Software Design, Technical Leadership and Business Innovation

Meeting
by Rafael Peixoto de Azevedo

Most Requirements are just Design Decisions

The language we use both reflects and influences our thinking.

The term “requirements” has its roots in cartesian and bureaucratic thinking, which supposes a static and impersonal business world where specialists would be able to uncover, extract and document the definitive specifications for software systems.

In his post “Requirements considered harmful”, Jeff Patton alerts us that most requirements are just design decisions. He shows how typical behaviours like asking and giving requirements can be dysfunctional because they justify avoiding responsibility and stop collaboration on a critical success factor for software development projects.

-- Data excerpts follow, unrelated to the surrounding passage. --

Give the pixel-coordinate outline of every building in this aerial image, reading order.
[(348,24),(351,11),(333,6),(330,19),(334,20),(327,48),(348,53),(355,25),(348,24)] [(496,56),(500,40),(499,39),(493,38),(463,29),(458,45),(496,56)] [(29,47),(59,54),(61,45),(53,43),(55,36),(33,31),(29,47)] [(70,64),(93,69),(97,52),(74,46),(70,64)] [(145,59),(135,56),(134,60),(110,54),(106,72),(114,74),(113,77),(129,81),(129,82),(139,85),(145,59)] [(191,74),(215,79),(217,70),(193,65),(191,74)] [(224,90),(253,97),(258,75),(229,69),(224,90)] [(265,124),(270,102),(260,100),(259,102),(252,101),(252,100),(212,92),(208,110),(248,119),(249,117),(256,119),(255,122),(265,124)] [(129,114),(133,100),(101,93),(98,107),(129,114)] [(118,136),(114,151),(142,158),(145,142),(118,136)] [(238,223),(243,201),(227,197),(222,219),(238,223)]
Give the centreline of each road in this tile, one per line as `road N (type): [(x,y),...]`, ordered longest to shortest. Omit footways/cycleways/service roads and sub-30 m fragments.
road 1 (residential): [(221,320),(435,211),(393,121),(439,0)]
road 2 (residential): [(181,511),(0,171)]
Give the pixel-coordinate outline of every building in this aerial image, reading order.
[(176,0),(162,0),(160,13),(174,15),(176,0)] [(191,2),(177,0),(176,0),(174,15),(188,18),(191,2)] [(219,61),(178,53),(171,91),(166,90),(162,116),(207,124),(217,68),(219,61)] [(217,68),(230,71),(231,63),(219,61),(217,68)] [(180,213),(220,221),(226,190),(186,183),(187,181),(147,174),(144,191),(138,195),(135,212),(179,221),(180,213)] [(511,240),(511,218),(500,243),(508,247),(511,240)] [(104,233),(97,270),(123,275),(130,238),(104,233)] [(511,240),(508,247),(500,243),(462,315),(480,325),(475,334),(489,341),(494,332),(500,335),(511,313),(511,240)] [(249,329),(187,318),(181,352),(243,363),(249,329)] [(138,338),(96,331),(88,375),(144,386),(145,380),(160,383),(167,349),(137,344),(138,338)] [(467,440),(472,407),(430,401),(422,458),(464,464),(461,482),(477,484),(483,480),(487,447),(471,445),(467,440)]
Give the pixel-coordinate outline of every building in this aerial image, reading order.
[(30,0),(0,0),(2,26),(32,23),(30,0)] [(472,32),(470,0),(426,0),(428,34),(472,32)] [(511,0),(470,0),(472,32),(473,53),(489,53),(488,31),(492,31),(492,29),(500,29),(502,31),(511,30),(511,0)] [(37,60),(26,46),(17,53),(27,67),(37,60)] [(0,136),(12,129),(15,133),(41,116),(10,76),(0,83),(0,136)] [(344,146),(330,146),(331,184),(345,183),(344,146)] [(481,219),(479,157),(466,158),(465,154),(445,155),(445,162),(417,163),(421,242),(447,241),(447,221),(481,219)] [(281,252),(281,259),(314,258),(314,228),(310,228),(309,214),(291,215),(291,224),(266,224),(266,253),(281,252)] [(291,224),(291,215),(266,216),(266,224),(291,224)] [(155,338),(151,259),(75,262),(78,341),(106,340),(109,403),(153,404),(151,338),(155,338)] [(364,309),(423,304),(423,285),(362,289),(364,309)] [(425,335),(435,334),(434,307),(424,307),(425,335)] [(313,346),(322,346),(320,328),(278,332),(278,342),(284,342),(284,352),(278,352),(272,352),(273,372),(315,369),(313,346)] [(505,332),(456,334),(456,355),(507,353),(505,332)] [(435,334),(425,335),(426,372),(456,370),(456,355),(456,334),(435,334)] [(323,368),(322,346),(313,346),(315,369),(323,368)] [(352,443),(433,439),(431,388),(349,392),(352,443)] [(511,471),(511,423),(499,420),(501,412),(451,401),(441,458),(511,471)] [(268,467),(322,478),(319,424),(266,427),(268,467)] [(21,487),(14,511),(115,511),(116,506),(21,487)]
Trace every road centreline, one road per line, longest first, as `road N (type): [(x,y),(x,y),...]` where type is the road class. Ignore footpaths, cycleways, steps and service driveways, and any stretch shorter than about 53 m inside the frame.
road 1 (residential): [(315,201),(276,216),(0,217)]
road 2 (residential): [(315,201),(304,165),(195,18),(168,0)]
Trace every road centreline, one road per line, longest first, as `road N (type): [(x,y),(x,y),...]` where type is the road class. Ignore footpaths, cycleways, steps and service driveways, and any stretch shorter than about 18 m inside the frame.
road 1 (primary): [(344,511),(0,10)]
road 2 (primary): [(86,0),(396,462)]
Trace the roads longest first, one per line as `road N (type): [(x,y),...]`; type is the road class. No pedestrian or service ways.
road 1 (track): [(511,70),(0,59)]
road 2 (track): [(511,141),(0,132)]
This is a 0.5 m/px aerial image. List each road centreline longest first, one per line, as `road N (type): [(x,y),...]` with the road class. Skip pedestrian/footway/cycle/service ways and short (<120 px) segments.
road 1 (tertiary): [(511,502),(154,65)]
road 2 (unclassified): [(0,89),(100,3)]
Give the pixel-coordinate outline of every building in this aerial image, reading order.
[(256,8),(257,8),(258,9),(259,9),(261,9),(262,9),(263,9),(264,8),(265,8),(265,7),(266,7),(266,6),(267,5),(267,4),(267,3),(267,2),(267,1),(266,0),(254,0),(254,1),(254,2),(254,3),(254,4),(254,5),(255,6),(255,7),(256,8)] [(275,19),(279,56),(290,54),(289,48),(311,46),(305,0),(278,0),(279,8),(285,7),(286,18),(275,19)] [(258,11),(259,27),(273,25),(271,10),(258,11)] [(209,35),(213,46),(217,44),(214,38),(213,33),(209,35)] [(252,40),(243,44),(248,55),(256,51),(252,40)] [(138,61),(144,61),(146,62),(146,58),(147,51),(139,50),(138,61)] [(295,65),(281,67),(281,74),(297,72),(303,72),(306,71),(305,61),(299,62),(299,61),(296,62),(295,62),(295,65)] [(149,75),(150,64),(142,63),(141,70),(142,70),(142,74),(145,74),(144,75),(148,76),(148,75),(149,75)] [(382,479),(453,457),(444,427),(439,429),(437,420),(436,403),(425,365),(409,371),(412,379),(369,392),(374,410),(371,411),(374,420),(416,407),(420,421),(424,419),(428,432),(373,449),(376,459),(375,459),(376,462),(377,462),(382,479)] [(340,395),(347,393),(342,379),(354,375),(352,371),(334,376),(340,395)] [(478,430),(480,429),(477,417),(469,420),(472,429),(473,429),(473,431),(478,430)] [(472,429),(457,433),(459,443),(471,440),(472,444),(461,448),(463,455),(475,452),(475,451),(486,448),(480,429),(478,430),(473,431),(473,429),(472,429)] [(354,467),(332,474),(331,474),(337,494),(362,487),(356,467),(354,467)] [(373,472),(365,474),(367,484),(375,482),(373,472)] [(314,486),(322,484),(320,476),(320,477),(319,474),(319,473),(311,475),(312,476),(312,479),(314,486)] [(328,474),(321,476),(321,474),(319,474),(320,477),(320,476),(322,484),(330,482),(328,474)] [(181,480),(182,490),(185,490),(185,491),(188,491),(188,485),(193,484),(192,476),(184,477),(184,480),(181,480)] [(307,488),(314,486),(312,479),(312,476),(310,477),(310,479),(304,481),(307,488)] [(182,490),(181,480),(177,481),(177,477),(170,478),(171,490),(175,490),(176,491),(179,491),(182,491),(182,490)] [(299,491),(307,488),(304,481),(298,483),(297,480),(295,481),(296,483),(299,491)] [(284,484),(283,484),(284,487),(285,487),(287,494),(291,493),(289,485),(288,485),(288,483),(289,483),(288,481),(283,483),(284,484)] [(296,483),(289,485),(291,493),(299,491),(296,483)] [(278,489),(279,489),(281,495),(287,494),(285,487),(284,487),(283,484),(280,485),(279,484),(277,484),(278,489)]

Recognizing that most requirements are just design decisions gives us a better chance to design and deliver more effective software solutions if we (a) carefully treat them as design products and (b) are ready to adapt them quickly to new circumstances.

Carefully defining requirements as a product of a design process means we should (1) use a collaborative process involving all relevant stakeholders, (2) reflect about the requirements under different perspectives: market, business, users, system and (3) use the most adequate tools and language to express the requirements in a common framework comprehensible to everybody in the team.

Being ready to adapt the requirements means being agile to sense and respond to relevant environmental changes and being open to incorporate new knowledge generated by the organization. The capability to learn and innovate, quickly adapting and creating changes is critical for leadership in the marketplace. Software development should enable these changes and not prevent them.

I know there are situations where flexibility in requirements definition is beyond our sphere of power and influence. However, as responsible professionals, we should not just let requirement decisions hide under processes, documents and signatures. It is healthy to foster reflection on the what and why of software requirements.